By Leah Kennelly
Summary of January 18, 2017
Town Hall Meeting
with PA Auditor General
A panel discussion with the Pennsylvania Auditor General Eugene DePasquale was held on Wednesday, January 18, 2017 at the Penn State Beaver Campus focusing on the Cracker Plant Workforce Development. Including the Auditor General, members of the panel included:
- Rick Okraszewski: Training Director at the Carpenters Joint Training Fund
- Steve Columbus: Administrative Manager at Western PA Operating Engineers
- Jason Fincke: Executive Director at the Builders Guild of Western PA, Inc.
- Jill Valentine: Education Program Associate – Continuing Education at Penn State University
- John Goberish: Dean of Workforce and Continuing Education at Community College of Beaver County
- Jack Manning: Executive Director and President of Beaver County Chamber of Commerce
The Pennsylvania Auditor General’s focus is to audit the workforce within the state to ensure that as jobs are created within the state, the positions are filled by Pennsylvania residents. For this to be achieved, however, the residents must have the needed skill set to fill the positions. With the construction of the Shell Chemical ethane cracker plant in Potter Township to launch in January 2018, as many as 6,000 workers could be needed. The focus of the panel discussion was to understand the current programs available to ensure that Pennsylvanians will have opportunities in the upcoming job market.
Many opportunities exist for PA residents to receive the training needed to be considered for the upcoming construction and plant jobs. Local trade unions, the Community College of Beaver County (CCBC), and Penn State’s Department of Continuing Education all have programs in place to train Pennsylvania residents. CCBC is offering a two-year process technology degree to train individuals to become operators in the new Shell ethane cracker plant and well as at other local chemical manufacturers. Penn State Beaver offers a wide variety of courses including Supply Chain Management and Project Management Program for those working in industry to earn certifications and become more marketable. The Builders Guild represents all 16 building trades and has a free apprentice program that is paid for by the union. They have an annual operating budget of $30 million! The program requires 3-5 years to complete, but includes on the site job training. The Operating Engineers have two programs, each 4 years, that focus on training individuals to operate heavy equipment in the building, highway, energy and demolishing industries. They receive 800 applications for 60 available positions and train 200 apprentices at a time. The Carpenter Joint Training Fund focuses on pile drivers, highway construction, millwrights, and building construction and have over 1500 apprentices.
The Auditor General began the discussion regarding grant money. He questioned if the various educational organizations have applied to state and federal grants, and if so how was the process?
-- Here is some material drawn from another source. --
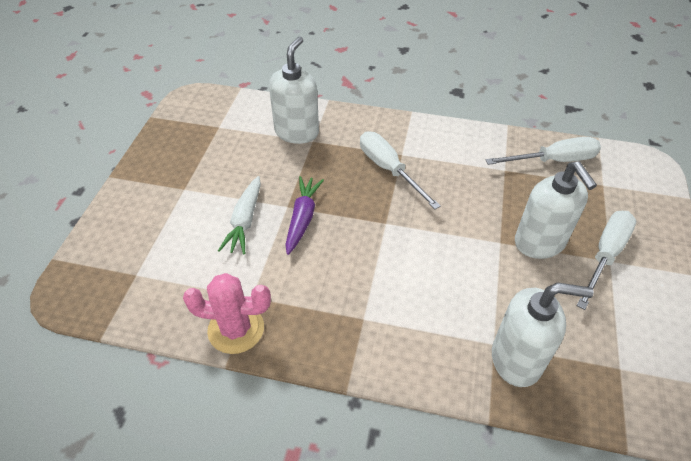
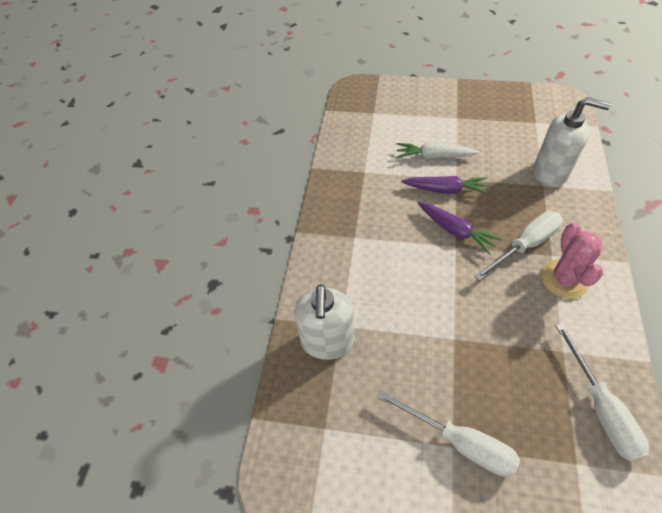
camera: 90 degrees right, 5 degrees up
(236, 329) = (337, 168): pink cactus -> pink cactus (564, 279)
(365, 219) = (456, 231): none -> purple carrot
(539, 243) = (461, 376): white soap dispenser -> none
Most of the unions have received grant money from the US Department of Labor, the National Science Foundation, and the PA Department of Labor, and did not have any issues regarding the process. The only issue presented is that the state grants are available through different agencies, and it would be easier if they were all associated with one state agency. The grant money received does not directly support the apprentice programs, but has been used to purchase training equipment and improve the training facilities. Most of the apprentice programs are paid directly by the union.
The requirements to enter the apprentice programs was also reviewed. Requirements for the candidates may vary slightly, but typically are that they must be 18 years of age, have a high school diploma or GED, pass a drug test, have a valid driver’s license, and have access to a vehicle. In the midst of a national drug epidemic, the Auditor General questioned the difficulty of candidates passing the drug-free criteria. Most trade union representatives indicated that it is not a significant problem because those with drug issues do not seem to apply for the program. The bigger issues, however, is having a valid driver’s license and access to a vehicle. The need for transportation affects each community differently. Mayor Walker from Aliquippa indicated his concern that his community will miss valuable training and job opportunities because many in his community do not have access to transportation. He called for a re-examination of revoked driver’s licenses and a return of more ‘Bread and Butter’ licenses that remove driving restrictions for work purposes.
The significance of the opportunities that lie ahead are that the jobs that will be created will have salaries of $40,000 – $60,000 a year, which are family-sustaining jobs. It is a real opportunity for growth in the county.
But what happens to all of the trained residents once construction of the massive plant is complete? It is believed that new construction of facilities that support the chemical industry will develop in coming years, and therefore keep the workforce employed in the region.